■ **Task brief**
Copy every entry below exactly, and keep out the pictures.

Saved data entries

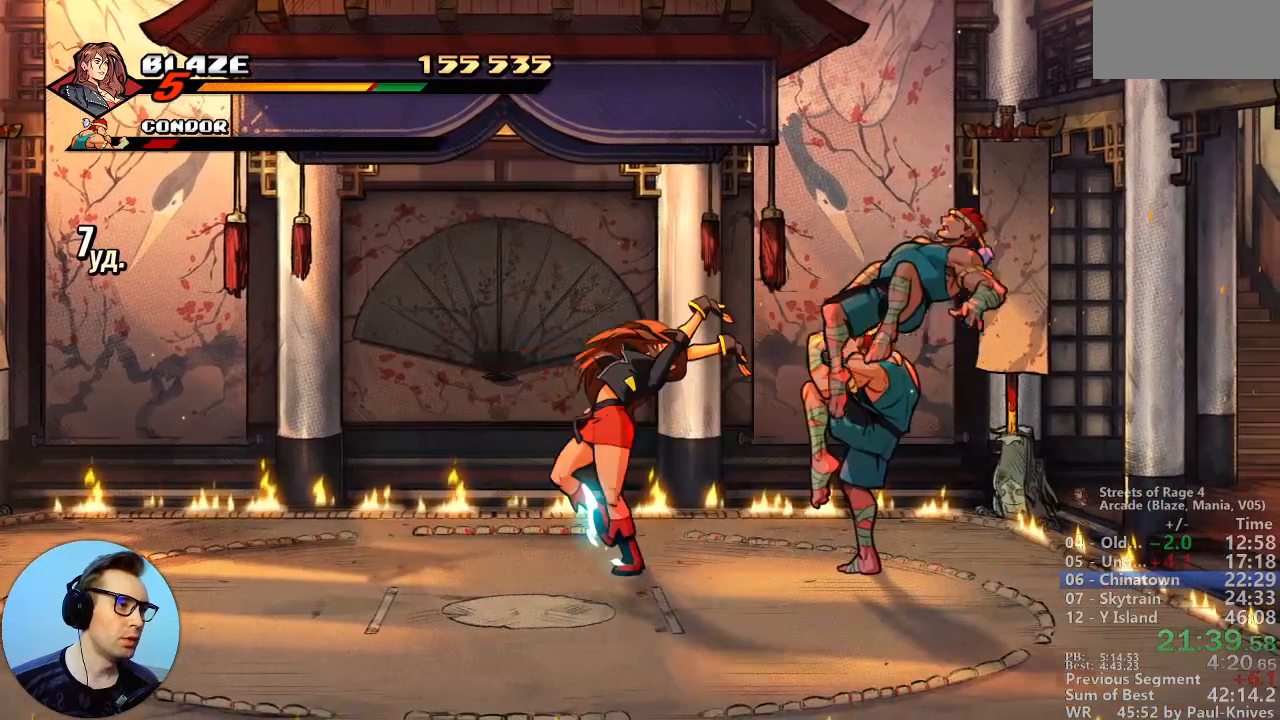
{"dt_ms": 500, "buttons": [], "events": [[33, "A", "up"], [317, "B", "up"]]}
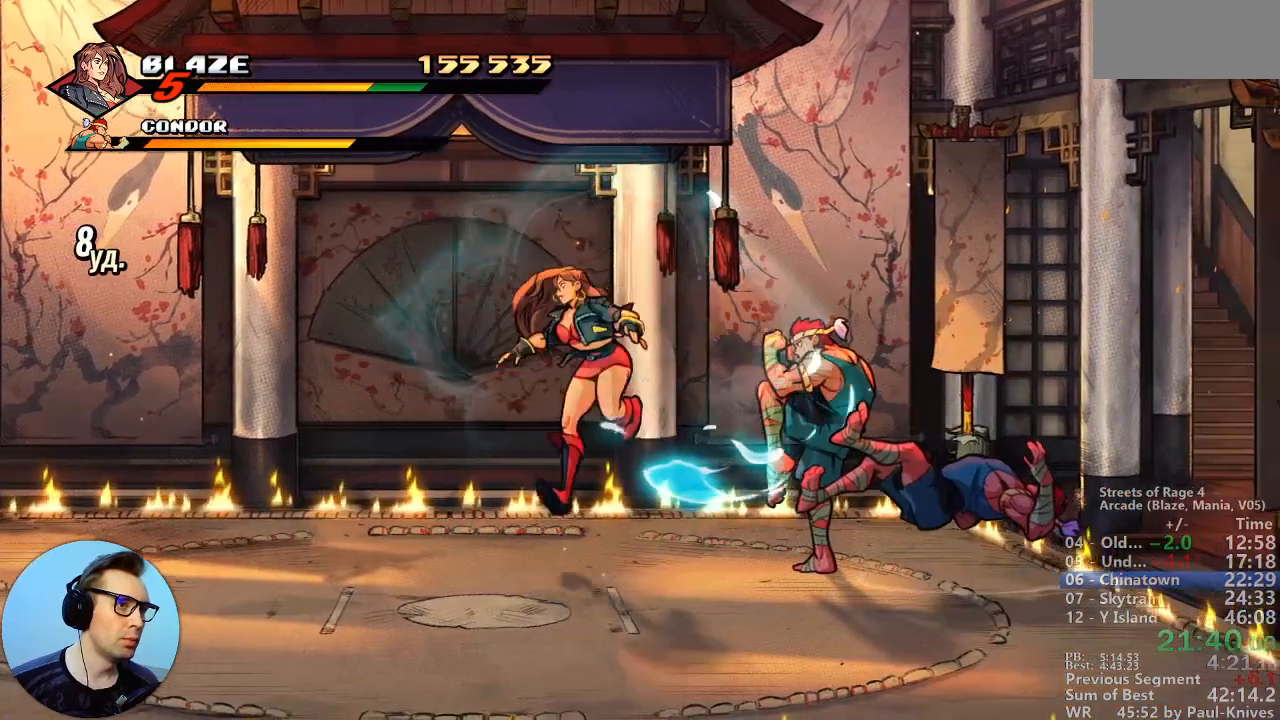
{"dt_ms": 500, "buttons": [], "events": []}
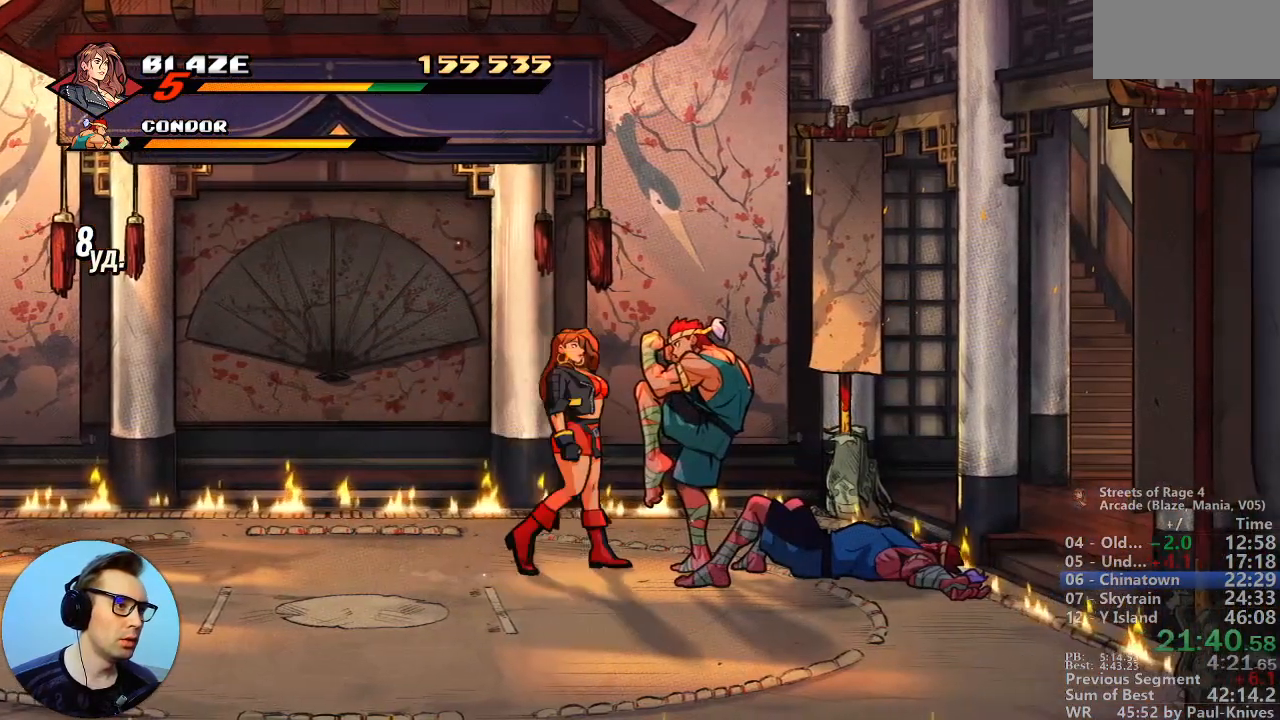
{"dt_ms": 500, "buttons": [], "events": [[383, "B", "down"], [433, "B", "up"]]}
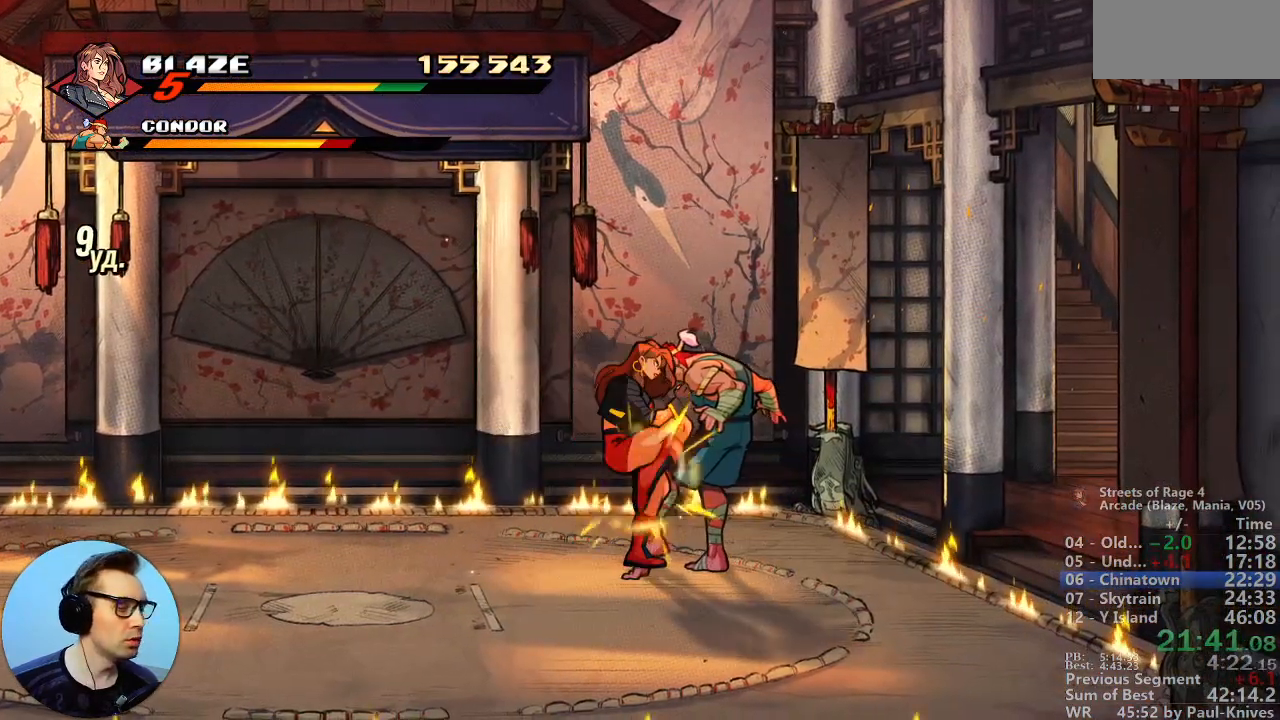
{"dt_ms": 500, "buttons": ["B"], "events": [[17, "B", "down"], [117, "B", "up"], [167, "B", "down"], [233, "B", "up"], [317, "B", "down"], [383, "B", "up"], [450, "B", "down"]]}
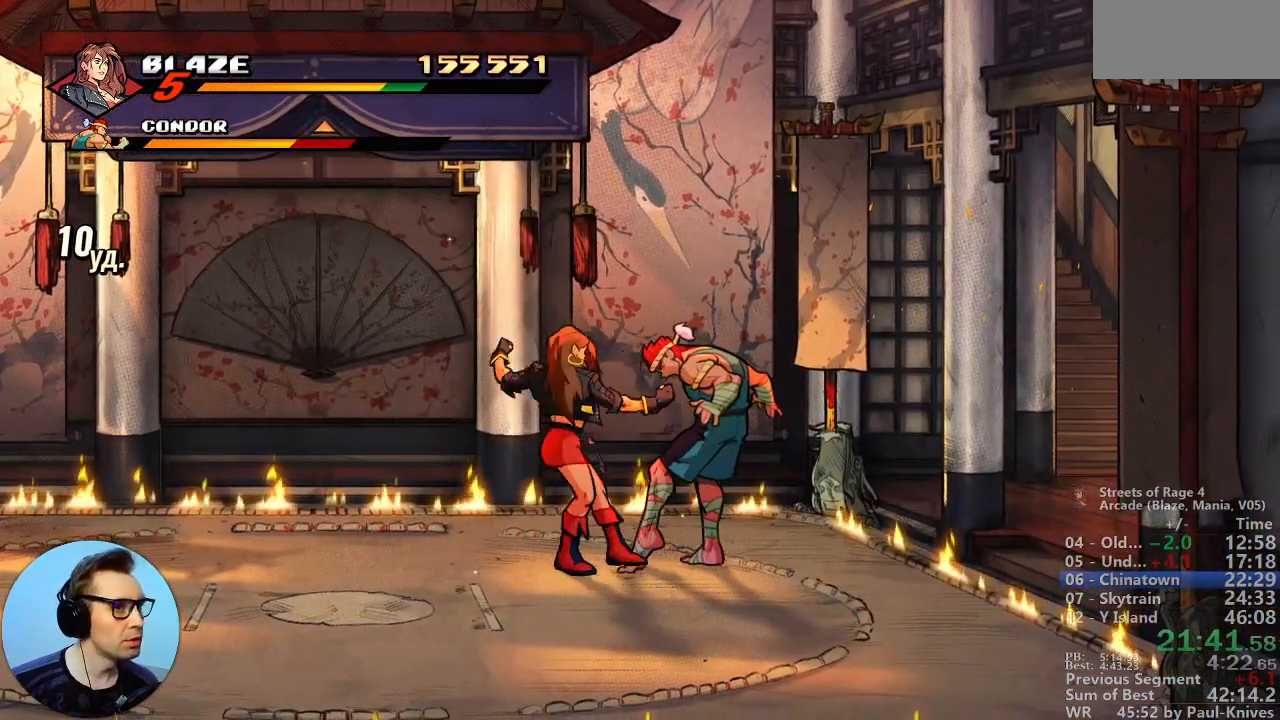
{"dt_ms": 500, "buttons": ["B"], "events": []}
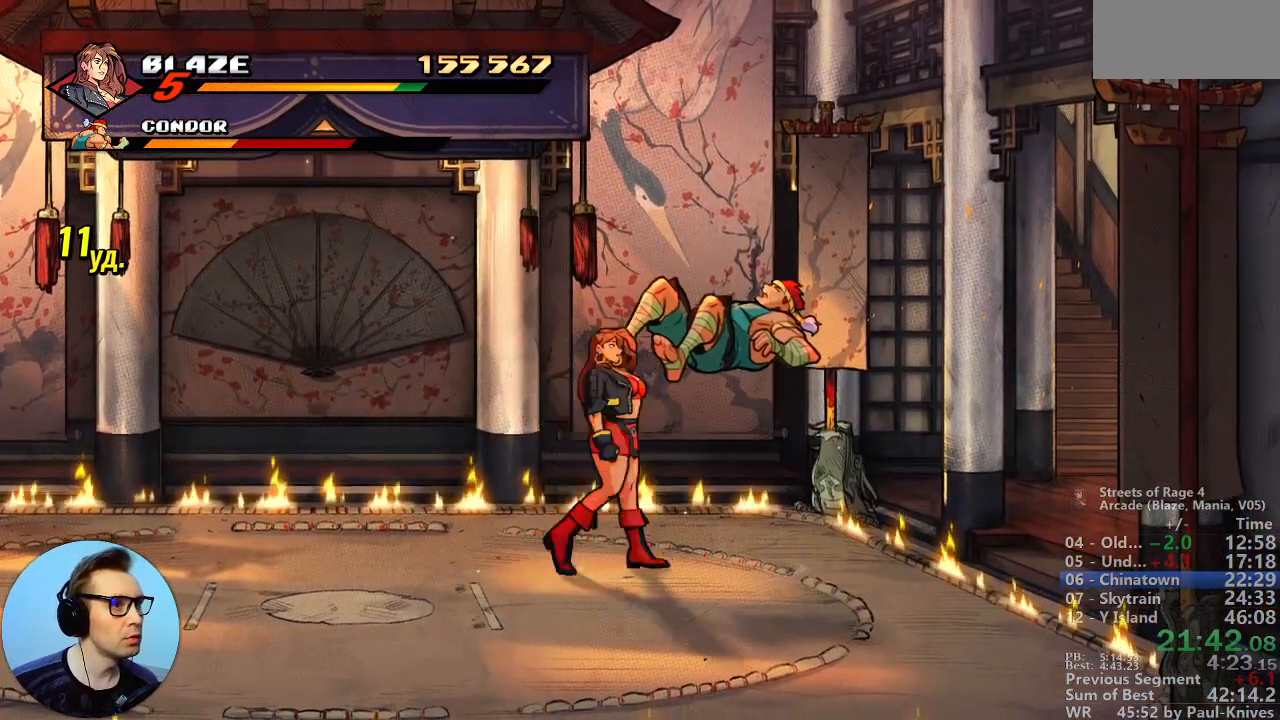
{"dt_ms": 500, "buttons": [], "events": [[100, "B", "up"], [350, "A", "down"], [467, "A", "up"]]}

■ **Problem solution**
{"dt_ms": 500, "buttons": [], "events": [[33, "A", "up"], [317, "B", "up"]]}
{"dt_ms": 500, "buttons": [], "events": []}
{"dt_ms": 500, "buttons": [], "events": [[383, "B", "down"], [433, "B", "up"]]}
{"dt_ms": 500, "buttons": ["B"], "events": [[17, "B", "down"], [117, "B", "up"], [167, "B", "down"], [233, "B", "up"], [317, "B", "down"], [383, "B", "up"], [450, "B", "down"]]}
{"dt_ms": 500, "buttons": ["B"], "events": []}
{"dt_ms": 500, "buttons": [], "events": [[100, "B", "up"], [350, "A", "down"], [467, "A", "up"]]}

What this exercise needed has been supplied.